Medizintechnik deckt Entwicklung, Herstellung und Vertrieb von Geräten, Instrumenten, Software und Zubehör ab, die zur Diagnose, Prävention, Überwachung oder Behandlung von Krankheiten dienen. Deutschland ist einer der führenden Standorte weltweit.
Wie werden Medizintechnikprodukte in Deutschland zugelassen?
Medizinprodukte müssen die EU-Medizinprodukteverordnung (MDR 2017/745) erfüllen und das CE-Kennzeichen tragen. Je nach Risikoklasse ist die Konformitätsbewertung durch eine Benannte Stelle nötig.
Wo finde ich Medizintechnikunternehmen in Deutschland?
Branchenverbände wie SPECTARIS und BVMed führen Mitgliederlisten. EU-weit registrierte Hersteller stehen in der Datenbank EUDAMED. Auf Sanoliste sind alle deutschen Medizintechnikunternehmen nach Bundesland und Stadt verzeichnet, inklusive Kontaktdaten.
Was unterscheidet Klasse I, IIa, IIb und III?
Die Risikoklasse bestimmt den Aufwand der Konformitätsbewertung. Klasse I, niedriges Risiko: Pflaster, Brillenrahmen, oft genügt die Selbsterklärung des Herstellers. Klasse IIa: Hörgeräte, Ultraschallgeräte, eine Benannte Stelle muss beteiligt werden. Klasse IIb: Defibrillatoren, Beatmungsgeräte, mit strengerer Prüfung. Klasse III, höchstes Risiko: Herzklappen, aktive Implantate, vollständige Prüfung der technischen und klinischen Dokumentation durch die Benannte Stelle.
Was ist EUDAMED und warum ist die Datenbank wichtig?
EUDAMED (European Database on Medical Devices) ist die zentrale EU-Datenbank für Medizinprodukte.

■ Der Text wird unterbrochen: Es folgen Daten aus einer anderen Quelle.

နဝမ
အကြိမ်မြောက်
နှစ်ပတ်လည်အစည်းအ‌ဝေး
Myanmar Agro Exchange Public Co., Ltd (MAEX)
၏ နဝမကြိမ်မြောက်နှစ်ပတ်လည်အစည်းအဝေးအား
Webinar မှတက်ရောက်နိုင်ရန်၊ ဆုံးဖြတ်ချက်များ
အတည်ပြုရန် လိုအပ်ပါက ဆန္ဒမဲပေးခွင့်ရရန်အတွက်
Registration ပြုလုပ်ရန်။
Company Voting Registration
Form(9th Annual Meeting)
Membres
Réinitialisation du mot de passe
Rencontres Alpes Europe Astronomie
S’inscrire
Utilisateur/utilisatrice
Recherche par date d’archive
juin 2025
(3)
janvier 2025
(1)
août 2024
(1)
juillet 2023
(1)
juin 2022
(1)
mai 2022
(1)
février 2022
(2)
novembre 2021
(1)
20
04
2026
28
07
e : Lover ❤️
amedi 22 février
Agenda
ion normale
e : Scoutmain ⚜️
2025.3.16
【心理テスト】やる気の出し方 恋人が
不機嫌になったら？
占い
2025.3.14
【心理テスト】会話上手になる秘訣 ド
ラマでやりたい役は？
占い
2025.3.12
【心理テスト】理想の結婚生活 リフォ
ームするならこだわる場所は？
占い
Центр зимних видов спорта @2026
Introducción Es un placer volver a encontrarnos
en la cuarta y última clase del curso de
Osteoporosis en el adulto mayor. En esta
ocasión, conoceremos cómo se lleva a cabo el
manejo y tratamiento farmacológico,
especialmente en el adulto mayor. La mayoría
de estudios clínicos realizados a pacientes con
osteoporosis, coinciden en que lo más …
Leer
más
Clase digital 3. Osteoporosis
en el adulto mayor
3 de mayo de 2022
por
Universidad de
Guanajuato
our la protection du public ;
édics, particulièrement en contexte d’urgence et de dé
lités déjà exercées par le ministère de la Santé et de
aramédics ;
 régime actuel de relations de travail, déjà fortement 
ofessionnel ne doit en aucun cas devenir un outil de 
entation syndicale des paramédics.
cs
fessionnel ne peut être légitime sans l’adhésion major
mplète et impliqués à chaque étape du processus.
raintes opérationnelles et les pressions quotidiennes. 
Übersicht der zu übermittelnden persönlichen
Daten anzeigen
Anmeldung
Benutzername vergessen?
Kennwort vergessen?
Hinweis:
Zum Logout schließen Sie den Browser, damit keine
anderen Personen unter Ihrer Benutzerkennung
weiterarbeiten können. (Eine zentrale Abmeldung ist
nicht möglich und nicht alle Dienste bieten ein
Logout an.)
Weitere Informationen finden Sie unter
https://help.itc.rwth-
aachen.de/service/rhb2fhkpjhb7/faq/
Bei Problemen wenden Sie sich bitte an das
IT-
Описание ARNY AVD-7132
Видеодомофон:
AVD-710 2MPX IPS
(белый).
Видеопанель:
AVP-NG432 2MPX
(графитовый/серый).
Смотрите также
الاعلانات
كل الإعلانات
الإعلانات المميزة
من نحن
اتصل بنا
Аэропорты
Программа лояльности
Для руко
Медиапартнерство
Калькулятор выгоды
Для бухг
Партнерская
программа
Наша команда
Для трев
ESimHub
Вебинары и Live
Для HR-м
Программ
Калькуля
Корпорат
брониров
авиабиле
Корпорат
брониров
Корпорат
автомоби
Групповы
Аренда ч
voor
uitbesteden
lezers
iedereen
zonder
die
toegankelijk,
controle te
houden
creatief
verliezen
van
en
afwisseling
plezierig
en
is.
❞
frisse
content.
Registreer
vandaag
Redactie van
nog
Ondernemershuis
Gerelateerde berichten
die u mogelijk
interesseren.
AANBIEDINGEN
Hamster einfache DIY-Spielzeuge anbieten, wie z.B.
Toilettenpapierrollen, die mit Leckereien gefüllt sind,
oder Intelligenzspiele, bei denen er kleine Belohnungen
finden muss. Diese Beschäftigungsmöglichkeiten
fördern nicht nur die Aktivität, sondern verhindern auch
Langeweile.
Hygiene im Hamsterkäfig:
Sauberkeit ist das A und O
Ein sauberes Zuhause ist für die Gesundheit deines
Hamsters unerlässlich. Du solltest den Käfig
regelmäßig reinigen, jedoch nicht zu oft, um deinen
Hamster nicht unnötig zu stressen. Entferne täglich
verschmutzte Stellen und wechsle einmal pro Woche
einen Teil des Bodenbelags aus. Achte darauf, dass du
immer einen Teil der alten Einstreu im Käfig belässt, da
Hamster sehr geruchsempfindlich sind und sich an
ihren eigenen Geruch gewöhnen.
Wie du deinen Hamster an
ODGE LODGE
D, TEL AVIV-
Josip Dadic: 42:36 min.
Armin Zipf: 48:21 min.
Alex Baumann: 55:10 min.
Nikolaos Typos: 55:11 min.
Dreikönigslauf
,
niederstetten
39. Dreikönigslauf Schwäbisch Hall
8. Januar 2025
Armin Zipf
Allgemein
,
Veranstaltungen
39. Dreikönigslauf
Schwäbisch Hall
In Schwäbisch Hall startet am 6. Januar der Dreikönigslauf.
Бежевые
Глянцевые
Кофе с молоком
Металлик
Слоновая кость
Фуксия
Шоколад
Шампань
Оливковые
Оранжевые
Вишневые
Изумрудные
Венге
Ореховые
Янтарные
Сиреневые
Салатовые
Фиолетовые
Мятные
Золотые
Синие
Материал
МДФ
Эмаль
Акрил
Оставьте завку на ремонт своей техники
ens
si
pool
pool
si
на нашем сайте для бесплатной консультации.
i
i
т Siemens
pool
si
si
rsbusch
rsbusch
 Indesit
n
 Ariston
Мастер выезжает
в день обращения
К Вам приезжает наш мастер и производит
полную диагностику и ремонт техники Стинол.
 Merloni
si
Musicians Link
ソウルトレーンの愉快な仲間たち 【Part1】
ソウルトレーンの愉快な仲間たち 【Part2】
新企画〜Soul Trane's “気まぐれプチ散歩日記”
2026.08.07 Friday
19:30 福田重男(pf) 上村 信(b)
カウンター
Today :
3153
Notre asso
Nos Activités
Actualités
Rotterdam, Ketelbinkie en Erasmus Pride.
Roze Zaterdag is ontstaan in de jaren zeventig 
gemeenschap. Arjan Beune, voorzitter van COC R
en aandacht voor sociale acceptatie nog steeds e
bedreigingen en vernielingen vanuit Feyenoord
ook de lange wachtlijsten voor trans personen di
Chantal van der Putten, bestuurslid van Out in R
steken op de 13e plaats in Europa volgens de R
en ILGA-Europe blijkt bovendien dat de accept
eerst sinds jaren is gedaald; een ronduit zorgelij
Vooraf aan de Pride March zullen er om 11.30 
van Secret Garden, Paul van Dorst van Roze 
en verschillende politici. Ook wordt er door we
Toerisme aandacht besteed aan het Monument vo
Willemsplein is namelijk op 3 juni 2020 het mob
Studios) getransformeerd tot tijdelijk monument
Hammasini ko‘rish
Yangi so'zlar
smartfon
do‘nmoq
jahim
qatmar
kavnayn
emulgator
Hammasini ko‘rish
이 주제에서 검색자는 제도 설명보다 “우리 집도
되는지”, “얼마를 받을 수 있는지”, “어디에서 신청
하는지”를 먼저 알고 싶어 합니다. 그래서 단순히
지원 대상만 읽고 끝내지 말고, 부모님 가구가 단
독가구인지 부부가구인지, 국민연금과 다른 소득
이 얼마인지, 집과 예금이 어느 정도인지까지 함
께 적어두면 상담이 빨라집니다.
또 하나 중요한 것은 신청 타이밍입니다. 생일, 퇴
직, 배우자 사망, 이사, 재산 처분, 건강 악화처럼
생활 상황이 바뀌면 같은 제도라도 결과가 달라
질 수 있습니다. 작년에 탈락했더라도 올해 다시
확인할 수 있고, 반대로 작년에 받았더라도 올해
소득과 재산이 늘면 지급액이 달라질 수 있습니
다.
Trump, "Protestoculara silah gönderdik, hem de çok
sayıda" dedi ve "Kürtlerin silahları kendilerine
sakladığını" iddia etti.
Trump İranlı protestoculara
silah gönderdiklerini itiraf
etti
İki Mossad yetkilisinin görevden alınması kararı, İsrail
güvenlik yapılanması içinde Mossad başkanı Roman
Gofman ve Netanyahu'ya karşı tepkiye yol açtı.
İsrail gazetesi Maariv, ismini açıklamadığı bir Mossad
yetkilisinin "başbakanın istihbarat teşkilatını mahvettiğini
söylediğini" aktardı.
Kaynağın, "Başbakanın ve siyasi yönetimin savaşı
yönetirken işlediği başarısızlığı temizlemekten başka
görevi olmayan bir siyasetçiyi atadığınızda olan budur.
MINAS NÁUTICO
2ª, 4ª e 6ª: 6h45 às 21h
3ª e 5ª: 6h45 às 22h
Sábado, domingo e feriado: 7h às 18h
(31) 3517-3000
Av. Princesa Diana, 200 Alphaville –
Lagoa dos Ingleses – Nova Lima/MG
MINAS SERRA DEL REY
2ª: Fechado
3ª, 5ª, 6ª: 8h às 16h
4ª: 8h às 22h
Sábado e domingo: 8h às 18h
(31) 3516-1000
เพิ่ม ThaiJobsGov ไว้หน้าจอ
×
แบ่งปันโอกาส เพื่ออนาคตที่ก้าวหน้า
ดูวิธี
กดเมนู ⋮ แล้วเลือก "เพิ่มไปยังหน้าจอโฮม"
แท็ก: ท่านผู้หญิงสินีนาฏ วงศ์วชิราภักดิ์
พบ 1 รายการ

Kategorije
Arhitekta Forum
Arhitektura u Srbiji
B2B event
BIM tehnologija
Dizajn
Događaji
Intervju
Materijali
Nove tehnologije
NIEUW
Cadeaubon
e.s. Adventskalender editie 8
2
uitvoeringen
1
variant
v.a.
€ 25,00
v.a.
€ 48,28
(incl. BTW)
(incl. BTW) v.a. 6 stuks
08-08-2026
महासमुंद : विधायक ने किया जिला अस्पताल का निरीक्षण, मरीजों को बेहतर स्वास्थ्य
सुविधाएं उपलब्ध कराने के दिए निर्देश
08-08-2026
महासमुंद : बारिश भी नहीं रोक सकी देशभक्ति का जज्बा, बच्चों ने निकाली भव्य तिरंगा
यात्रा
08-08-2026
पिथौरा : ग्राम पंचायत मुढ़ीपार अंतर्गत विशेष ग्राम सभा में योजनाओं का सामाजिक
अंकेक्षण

Sie sammelt Informationen zu Herstellern, Produkten, Benannten Stellen, Konformitätsbescheinigungen und Vigilanzdaten. Seit Mai 2021 ist die Befüllung schrittweise verpflichtend. EUDAMED schafft Transparenz für Behörden, Versorger und Patienten und erleichtert die Marktüberwachung. Hersteller müssen vor Markteintritt einen Unique Device Identifier (UDI) registrieren.
Welche Zertifizierungen braucht ein Medizintechnikunternehmen?
Neben dem CE-Kennzeichen nach MDR 2017/745 ist ein Qualitätsmanagementsystem nach ISO 13485 Standard, eigens für die Branche entwickelt. Für In-vitro-Diagnostika gilt zusätzlich die IVDR 2017/746. Software als Medizinprodukt (SaMD) muss nach IEC 62304 entwickelt sein. Cybersecurity gewinnt an Gewicht: vernetzte Geräte unterliegen IEC 81001-5-1, das BSI veröffentlicht Leitlinien für IT-Sicherheit in Medizinprodukten.